— Start SUPPLIED PASSAGE —

Pre-clearance must be obtained in writing by completing and signing the form provided for that purpose, which form shall set forth the details of the proposed transaction, and by obtaining the signature of a Clearing Officer. The form to be used in seeking pre-clearance is attached as Schedule A.

(D) Filing

Copies of all completed pre-clearance forms, with the required signatures, shall be retained by the Compliance Officer.

(E) Factors Considered in Pre-Clearance of Personal Transactions

A Clearing Officer may refuse to grant pre-clearance of a personal transaction in his or her sole discretion without being required to specify any reason for the refusal. A Clearing Officer will not pre-clear a proposed transaction if at the time of pre-clearance there is a pending buy or sell order on behalf of an Advisory Client in this same security. Generally, a Clearing Officer will consider the following factors in determining whether or not to pre-clear a proposed transaction:

(1) Whether the amount or nature of the transaction or person making it is likely to affect the price or market for the Security;

(2) Whether the person making the proposed purchase or sale is likely to benefit from purchases or sales being made or being considered on behalf of an Advisory Client.

(3) Whether the chance of a conflict of interest is remote; and

(4) Whether the transaction is likely to affect an Advisory Client adversely.

Section VIII Reports by Access Persons

It is the responsibility of each Access Person to take the initiative to comply with the requirements of this Section VIII. Any effort by GCAM to facilitate the reporting process does not change or alter that responsibility.

(A) Initial Certifications and Initial Holdings Reports

Within ten (10) days of becoming an Access Person, Access Persons are required to complete and submit to the Compliance Officer an Initial Holdings Report in the form attached as Schedule C. The information in the Initial Holdings Report must be current as of a date no more than 45 days prior to the person’s becoming an Access Person.

The Initial Certification includes a list of all brokerage accounts through which Securities in which an Access Person has Beneficial Ownership are held, purchased or sold ("Personal Securities Accounts"), along with a listing of any such Securities that are not held in a Personal Securities Account.

Any Personal Securities Account not held at GCAM must be transferred to GCAM, unless an exemption from this requirement is granted in writing by the Compliance Officer and other appropriate signatory of GCAM, as determined by GCAM. Further, if authorized, Access Persons must make arrangements so that duplicate confirmations and statements relating to all Personal Securities Accounts are sent to the Compliance Officer.

(B) Quarterly Transaction Reports

(1) Within thirty (30) days after the end of each calendar quarter, each Access Person shall make a written report to the Compliance Officer of all transactions occurring in the quarter by which he or she acquired or disposed of Beneficial Ownership of any Security, except that the report need not set forth information regarding Exempt Securities or transactions in an Access Person’s Personal Securities Account at GCAM or authorized outside accounts for which the Compliance Officer receives duplicate confirmations and statements.

— End SUPPLIED PASSAGE —
— Start ITEMS —

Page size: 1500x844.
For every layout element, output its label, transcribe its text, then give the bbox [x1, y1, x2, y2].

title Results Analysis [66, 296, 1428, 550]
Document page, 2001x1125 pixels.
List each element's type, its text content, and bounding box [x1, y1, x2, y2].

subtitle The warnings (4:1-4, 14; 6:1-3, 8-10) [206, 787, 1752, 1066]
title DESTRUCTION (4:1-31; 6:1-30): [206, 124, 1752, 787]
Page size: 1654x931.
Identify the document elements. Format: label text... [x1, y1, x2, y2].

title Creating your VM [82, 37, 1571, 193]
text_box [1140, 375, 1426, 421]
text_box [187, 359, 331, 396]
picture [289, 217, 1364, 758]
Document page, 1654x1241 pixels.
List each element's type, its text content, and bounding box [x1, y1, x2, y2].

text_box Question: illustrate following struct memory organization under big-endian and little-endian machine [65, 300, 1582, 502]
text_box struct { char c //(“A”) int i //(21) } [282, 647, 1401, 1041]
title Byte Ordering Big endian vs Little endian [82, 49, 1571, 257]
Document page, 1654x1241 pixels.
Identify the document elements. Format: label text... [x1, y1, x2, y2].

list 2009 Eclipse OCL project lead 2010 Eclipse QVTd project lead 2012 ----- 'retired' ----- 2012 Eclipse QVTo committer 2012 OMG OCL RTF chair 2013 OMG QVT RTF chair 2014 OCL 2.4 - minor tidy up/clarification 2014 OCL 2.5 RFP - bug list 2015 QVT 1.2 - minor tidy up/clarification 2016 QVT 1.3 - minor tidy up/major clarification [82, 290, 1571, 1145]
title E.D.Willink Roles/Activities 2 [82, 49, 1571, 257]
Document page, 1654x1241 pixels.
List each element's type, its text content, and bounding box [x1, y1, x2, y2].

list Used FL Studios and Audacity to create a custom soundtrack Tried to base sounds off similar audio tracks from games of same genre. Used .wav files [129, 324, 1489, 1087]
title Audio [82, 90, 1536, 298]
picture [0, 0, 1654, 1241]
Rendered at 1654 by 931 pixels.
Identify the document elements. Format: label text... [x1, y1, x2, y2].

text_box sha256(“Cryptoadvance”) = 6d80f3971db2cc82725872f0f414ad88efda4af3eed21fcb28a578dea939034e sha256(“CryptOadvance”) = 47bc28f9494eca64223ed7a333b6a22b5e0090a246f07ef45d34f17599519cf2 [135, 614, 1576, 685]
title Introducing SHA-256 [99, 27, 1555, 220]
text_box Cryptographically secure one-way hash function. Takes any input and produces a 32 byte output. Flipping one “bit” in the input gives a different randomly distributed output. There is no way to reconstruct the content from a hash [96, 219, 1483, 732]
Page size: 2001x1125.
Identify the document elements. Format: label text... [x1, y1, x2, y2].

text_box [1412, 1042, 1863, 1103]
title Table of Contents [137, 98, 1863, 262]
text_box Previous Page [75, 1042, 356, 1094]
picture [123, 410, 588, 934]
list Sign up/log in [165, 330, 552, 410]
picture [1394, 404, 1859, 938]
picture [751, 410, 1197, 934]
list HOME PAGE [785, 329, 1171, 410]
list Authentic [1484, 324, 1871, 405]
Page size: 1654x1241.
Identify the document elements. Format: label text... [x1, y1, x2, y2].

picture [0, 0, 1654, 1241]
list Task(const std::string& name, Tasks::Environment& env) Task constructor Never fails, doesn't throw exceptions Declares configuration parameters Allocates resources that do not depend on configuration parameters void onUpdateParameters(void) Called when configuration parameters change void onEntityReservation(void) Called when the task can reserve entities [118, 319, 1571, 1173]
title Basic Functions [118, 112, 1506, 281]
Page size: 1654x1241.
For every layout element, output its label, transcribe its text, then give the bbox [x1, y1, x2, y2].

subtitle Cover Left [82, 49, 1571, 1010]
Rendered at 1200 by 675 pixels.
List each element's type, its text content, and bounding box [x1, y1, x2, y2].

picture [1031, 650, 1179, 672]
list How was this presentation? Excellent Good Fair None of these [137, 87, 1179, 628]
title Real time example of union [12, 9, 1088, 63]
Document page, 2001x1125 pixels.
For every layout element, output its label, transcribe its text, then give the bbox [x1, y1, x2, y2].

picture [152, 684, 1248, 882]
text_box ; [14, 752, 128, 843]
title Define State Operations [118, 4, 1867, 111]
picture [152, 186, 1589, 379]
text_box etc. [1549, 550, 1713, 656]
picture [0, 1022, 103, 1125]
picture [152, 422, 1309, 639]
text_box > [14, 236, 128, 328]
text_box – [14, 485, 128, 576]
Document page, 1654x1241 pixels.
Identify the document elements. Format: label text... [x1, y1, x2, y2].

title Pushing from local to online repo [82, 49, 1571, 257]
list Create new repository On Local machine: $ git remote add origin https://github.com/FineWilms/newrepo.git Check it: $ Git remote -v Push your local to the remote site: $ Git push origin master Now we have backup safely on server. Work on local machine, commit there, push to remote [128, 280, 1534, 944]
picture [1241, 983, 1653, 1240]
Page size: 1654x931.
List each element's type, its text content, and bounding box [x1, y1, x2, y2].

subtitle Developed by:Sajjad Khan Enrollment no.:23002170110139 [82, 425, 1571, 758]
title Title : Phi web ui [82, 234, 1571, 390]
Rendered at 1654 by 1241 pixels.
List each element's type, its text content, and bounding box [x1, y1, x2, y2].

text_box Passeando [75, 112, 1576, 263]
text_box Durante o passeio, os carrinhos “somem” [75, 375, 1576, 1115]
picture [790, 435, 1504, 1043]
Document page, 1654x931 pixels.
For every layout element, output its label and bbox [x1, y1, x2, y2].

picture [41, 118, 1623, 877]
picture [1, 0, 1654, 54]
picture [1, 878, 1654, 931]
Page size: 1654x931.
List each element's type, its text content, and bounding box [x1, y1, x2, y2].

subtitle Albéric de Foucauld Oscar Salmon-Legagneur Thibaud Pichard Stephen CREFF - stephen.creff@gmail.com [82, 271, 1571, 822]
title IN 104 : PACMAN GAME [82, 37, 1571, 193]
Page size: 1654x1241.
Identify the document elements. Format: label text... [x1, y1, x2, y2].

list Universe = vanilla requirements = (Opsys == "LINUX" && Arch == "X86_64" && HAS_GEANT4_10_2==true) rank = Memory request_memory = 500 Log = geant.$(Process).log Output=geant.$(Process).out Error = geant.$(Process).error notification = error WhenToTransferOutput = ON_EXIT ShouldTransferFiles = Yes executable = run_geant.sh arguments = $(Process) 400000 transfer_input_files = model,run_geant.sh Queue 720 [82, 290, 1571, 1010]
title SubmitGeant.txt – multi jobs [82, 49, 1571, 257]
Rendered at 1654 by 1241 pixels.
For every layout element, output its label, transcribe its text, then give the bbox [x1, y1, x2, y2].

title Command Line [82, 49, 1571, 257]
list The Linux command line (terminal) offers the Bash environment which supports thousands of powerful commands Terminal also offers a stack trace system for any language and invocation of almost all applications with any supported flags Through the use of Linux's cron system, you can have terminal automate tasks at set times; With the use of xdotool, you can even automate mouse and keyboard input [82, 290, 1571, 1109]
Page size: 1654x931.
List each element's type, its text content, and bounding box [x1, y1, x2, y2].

— End ITEMS —

## DO THIS:
In the compliance passage on pre-clearance and reporting, how soon after becoming an Access Person must the Initial Holdings Report be submitted to the Compliance Officer?

## COMPLETE OUTPUT:
Within ten (10) days of becoming an Access Person.